Bard in its response offered three bullet points, which included the one stating that the telescope “took the very first pictures of a planet outside of our own solar system.”
The answer by Bard was incorrect with a number of astronomers pointing out that the first image of an exoplanet was taken in 2004, a claim corroborated on NASA’s website.
Grant Tremblay, an astrophysicist, reacting to Bard’s blunder had tweeted:
“Not to be a ~well, actually~ jerk, and I’m sure Bard will be impressive, but for the record: JWST did not take ‘the very first image of a planet outside our solar system.’”
The director of University of California Observatories at UC Santa Cruz, Bruce Macintosh, while also pointing out the error tweeted:
“Speaking as someone who imaged an exoplanet 14 years before JWST was launched, it feels like you should find a better example?”
Not to be a ~well, actually~ jerk, and I’m sure Bard will be impressive, but for the record: JWST did not take “the very first image of a planet outside our solar system”.
Bard’s very first answer contained a factual flub. Image: Google
Tremblay in a follow-up tweet wrote: “I do love and appreciate that one of the most powerful companies on the planet is using a JWST search to advertise their LLM. Awesome! But ChatGPT etc., while spooky impressive, are often *very confidently* wrong. Will be interesting to see a future where LLMs self error check.”

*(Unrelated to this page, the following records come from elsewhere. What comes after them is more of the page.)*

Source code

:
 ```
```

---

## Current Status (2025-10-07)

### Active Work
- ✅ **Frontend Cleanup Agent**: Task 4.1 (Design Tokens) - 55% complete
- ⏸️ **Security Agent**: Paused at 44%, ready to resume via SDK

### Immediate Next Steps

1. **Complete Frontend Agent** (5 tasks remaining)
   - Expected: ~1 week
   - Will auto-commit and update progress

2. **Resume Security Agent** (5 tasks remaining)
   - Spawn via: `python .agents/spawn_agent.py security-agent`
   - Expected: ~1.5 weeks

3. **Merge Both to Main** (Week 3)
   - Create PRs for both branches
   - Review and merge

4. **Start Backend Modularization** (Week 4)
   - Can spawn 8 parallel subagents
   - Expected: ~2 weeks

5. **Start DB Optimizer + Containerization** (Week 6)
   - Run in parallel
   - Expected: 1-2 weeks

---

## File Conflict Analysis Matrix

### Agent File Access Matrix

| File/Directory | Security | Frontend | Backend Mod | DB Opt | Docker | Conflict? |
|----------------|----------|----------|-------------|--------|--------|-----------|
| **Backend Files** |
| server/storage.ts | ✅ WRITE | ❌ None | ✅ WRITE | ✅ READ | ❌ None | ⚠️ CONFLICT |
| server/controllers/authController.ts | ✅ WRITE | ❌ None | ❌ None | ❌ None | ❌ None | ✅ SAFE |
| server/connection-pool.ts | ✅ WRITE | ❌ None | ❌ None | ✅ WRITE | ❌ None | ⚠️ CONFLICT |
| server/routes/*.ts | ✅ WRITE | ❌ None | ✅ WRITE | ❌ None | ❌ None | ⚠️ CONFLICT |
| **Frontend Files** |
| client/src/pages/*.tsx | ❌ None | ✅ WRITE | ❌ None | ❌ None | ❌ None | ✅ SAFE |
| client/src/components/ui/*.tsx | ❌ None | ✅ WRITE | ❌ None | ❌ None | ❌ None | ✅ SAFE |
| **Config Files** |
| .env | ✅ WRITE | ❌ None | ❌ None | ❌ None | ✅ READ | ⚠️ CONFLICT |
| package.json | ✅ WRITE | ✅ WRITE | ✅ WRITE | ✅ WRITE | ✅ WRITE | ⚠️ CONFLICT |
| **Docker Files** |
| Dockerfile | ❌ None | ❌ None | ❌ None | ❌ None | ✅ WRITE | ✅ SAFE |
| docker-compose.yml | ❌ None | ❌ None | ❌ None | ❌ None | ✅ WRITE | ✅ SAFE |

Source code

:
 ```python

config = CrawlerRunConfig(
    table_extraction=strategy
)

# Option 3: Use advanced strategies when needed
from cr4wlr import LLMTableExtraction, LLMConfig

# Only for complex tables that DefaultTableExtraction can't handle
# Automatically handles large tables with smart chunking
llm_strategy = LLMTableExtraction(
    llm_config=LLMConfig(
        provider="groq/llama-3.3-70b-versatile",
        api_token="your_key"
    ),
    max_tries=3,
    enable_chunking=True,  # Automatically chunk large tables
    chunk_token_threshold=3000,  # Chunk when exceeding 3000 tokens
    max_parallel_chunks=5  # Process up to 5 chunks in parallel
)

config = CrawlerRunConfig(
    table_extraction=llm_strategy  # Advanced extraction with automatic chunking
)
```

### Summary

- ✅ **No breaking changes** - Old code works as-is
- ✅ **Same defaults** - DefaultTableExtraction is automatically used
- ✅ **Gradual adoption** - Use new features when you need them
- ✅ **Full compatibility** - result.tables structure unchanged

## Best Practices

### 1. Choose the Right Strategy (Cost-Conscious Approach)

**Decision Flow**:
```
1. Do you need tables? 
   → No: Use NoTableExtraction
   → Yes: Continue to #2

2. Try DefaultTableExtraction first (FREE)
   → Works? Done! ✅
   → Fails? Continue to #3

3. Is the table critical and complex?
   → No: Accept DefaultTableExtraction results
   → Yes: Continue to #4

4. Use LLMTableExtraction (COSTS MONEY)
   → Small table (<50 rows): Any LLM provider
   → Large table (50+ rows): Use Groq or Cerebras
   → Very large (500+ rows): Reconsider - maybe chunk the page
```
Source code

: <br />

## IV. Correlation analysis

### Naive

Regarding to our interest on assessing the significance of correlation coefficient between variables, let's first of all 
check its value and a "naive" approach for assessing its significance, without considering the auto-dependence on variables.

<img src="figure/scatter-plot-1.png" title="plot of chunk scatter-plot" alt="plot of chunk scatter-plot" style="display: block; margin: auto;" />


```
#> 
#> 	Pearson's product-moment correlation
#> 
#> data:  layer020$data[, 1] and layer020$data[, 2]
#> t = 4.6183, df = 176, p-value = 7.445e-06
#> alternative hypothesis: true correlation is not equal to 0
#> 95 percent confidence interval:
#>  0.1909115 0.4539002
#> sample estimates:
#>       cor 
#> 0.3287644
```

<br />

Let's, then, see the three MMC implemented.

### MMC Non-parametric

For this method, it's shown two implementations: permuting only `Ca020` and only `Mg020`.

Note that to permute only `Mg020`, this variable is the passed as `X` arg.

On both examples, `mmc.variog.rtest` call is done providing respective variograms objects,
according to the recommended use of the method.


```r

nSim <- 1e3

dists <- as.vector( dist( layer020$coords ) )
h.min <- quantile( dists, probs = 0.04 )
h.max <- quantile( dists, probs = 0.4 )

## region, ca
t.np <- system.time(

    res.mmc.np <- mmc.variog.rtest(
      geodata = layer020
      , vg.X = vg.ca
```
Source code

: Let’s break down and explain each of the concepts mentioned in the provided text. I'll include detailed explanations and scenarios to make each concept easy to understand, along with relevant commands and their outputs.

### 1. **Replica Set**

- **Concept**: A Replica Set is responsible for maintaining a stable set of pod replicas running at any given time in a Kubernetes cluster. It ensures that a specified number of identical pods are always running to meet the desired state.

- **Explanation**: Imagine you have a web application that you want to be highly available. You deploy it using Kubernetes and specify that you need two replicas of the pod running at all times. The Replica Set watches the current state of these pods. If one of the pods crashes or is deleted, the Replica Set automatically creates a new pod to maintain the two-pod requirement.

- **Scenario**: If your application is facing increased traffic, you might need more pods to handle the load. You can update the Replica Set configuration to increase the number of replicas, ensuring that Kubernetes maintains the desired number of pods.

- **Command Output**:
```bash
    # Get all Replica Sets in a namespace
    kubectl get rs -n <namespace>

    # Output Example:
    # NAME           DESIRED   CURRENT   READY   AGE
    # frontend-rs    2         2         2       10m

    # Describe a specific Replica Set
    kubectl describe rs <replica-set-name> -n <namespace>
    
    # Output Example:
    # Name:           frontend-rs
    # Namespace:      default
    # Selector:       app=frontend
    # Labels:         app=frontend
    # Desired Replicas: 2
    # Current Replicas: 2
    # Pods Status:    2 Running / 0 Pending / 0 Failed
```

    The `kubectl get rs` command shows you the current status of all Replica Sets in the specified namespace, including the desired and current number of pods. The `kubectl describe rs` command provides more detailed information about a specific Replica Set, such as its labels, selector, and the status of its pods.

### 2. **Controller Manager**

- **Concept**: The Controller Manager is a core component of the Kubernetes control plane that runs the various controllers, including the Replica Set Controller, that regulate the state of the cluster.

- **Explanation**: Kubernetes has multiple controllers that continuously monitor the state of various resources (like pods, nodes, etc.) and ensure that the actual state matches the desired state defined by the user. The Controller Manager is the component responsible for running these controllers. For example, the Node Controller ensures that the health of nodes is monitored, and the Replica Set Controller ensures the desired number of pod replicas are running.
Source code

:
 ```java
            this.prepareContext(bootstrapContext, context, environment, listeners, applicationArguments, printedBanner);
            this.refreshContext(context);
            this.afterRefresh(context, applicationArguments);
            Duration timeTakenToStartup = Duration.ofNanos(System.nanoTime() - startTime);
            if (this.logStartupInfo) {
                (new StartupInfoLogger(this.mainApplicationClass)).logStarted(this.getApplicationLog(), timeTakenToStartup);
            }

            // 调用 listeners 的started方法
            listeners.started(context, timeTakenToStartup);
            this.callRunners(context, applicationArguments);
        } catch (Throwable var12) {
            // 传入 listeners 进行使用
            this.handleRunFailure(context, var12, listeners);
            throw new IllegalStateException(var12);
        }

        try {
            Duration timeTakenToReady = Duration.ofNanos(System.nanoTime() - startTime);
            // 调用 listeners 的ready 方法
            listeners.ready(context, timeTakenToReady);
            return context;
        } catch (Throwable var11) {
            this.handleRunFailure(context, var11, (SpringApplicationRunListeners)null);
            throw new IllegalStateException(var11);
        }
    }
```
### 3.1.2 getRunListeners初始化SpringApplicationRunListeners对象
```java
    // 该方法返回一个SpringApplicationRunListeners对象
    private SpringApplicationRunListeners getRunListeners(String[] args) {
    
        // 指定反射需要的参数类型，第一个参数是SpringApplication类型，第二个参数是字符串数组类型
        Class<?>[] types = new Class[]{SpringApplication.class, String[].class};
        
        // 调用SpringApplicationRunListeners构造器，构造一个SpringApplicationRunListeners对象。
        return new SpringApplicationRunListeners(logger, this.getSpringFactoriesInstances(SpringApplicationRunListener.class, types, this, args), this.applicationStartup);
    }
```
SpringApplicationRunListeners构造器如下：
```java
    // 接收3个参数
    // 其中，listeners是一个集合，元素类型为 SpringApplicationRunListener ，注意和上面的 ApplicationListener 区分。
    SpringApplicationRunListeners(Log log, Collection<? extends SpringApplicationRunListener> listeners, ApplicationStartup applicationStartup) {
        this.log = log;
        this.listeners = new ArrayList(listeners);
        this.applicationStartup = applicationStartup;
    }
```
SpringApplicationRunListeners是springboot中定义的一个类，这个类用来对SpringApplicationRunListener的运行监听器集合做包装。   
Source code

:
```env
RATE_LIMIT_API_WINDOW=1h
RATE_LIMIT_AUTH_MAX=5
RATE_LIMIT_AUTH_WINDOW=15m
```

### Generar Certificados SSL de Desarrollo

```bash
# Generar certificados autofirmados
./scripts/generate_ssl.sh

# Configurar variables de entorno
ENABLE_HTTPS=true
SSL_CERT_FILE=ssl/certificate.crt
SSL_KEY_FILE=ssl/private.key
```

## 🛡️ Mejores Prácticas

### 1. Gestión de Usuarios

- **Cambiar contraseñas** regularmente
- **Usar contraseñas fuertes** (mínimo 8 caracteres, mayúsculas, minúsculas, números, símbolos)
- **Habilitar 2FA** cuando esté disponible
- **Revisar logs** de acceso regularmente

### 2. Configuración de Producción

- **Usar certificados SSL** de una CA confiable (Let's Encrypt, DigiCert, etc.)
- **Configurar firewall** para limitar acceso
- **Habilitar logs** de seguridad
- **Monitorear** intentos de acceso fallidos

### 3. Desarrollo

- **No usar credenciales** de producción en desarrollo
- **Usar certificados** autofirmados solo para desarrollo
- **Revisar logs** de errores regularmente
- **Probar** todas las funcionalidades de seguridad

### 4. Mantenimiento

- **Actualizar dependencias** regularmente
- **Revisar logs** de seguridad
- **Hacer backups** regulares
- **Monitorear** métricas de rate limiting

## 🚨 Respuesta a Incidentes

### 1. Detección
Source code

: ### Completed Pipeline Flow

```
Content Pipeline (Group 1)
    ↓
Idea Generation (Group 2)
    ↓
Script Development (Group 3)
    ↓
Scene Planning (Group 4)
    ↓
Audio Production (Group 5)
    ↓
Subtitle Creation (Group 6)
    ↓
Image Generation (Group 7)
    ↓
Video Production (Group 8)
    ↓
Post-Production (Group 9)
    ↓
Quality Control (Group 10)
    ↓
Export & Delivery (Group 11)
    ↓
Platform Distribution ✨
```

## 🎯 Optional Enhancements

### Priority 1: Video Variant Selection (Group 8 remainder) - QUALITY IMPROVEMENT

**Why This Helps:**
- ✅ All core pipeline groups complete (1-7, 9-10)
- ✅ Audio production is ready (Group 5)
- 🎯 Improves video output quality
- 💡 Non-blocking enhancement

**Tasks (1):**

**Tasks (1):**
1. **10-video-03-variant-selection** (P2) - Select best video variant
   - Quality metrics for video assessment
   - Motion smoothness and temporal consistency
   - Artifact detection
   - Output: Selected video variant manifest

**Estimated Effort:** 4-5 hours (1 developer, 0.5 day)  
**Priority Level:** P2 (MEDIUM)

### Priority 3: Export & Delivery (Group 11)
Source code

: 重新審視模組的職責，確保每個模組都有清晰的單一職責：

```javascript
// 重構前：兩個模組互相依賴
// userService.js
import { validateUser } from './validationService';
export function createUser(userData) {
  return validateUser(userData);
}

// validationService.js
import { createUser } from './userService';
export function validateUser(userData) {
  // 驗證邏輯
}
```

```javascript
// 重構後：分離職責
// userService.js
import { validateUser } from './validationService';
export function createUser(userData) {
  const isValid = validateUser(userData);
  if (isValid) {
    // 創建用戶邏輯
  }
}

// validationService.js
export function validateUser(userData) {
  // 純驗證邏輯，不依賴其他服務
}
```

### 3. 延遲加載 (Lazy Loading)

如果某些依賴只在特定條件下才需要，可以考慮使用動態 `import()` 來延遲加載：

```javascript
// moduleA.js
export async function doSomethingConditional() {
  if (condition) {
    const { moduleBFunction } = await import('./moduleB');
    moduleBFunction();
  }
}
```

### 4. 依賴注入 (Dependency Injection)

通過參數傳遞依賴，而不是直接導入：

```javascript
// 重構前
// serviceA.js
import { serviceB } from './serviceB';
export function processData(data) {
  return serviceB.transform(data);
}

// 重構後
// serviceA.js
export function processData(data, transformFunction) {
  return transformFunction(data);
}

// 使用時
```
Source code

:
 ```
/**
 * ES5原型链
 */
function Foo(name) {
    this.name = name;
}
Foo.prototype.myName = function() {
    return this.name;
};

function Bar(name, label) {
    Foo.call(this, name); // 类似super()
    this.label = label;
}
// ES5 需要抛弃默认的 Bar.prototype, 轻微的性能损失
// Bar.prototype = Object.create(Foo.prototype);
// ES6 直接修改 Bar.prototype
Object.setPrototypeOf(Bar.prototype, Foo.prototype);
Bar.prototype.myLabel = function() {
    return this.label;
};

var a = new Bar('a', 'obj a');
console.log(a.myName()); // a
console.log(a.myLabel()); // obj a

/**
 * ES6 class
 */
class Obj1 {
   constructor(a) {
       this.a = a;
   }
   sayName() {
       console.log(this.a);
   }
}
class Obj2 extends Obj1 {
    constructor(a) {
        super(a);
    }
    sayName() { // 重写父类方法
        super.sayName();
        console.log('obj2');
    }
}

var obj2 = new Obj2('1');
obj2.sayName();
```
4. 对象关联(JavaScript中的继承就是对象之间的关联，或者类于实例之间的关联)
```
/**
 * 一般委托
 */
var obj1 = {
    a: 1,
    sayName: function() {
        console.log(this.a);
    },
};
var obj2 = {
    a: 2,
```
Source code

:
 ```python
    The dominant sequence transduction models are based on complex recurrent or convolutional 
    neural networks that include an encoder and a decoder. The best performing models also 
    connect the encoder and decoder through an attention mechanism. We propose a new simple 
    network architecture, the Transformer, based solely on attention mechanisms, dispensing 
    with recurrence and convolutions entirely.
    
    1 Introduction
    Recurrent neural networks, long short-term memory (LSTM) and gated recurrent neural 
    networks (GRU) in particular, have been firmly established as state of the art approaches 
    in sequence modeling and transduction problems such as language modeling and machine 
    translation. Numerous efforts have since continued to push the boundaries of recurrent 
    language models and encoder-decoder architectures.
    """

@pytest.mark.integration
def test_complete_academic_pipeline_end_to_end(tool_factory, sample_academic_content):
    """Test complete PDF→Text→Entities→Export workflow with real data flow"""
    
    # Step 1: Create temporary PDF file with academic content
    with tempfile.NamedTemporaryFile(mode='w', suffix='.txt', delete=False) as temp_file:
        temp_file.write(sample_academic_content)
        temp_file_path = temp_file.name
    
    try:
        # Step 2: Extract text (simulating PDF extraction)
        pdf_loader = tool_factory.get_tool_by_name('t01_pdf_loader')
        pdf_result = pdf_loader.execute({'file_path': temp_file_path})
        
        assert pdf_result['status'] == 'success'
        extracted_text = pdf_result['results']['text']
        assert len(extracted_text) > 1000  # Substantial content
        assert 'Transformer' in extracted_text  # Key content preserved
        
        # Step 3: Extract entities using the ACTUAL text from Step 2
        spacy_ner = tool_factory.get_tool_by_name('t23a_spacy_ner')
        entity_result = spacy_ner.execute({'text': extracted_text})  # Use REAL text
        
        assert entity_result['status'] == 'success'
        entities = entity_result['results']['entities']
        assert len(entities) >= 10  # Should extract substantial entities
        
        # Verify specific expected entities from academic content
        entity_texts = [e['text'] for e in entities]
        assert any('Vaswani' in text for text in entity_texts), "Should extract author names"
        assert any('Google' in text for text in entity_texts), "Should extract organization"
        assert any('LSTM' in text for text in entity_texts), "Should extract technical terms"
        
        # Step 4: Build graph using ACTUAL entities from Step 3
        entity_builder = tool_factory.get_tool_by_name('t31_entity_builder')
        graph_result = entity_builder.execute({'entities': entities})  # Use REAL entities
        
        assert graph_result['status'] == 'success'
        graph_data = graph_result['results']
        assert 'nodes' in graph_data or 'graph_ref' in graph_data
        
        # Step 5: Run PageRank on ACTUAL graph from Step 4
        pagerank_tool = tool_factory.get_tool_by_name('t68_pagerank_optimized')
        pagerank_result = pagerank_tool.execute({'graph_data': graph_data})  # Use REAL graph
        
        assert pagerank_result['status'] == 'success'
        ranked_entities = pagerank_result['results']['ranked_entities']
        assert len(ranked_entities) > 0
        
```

In the wake of the incorrect information by Bard, Google parent company, Alphabet had its Shares drop by nearly eight percent, with the company instantly losing $100 billion in market value.
As aptly noted by Tremblay, the major impediment of AI chatbots like ChatGPT and Bard is their possible propensity to state incorrect information as fact, with the systems frequently making up information itself as they are basically auto-complete systems.
The chatbots were thus trained on huge corpora of text and pattern analysers that determine the word that follows the next in a given sentence instead of querying a database of proven facts to answer questions.
It may therefore connote that they are probabilistic, not deterministic, that its deals on probable answers and not factual answers.
Microsoft, while showing the demo for its AI-powered Bing search engine tried albeit unsuccessfully to pre-empt these issues by placing liability on the user.
A disclaimer by the company reads thus: “Bing is powered by AI, so surprises and mistakes are possible. “Make sure to check the facts and share feedback so we can learn and improve!”
But then why do we have to check the facts all the time when we are availed with an artificial intelligence tech product offering that was said to provide basic answers to queries, majority of users asked.
Google spokesperson, Jane Park, in a statement to The Verge said: “This highlights the importance of a rigorous testing process, something that we’re kicking off this week with our Trusted Tester program. We’ll combine external feedback with our own internal testing to make sure Bard’s responses meet a high bar for quality, safety and groundedness in real-world information.”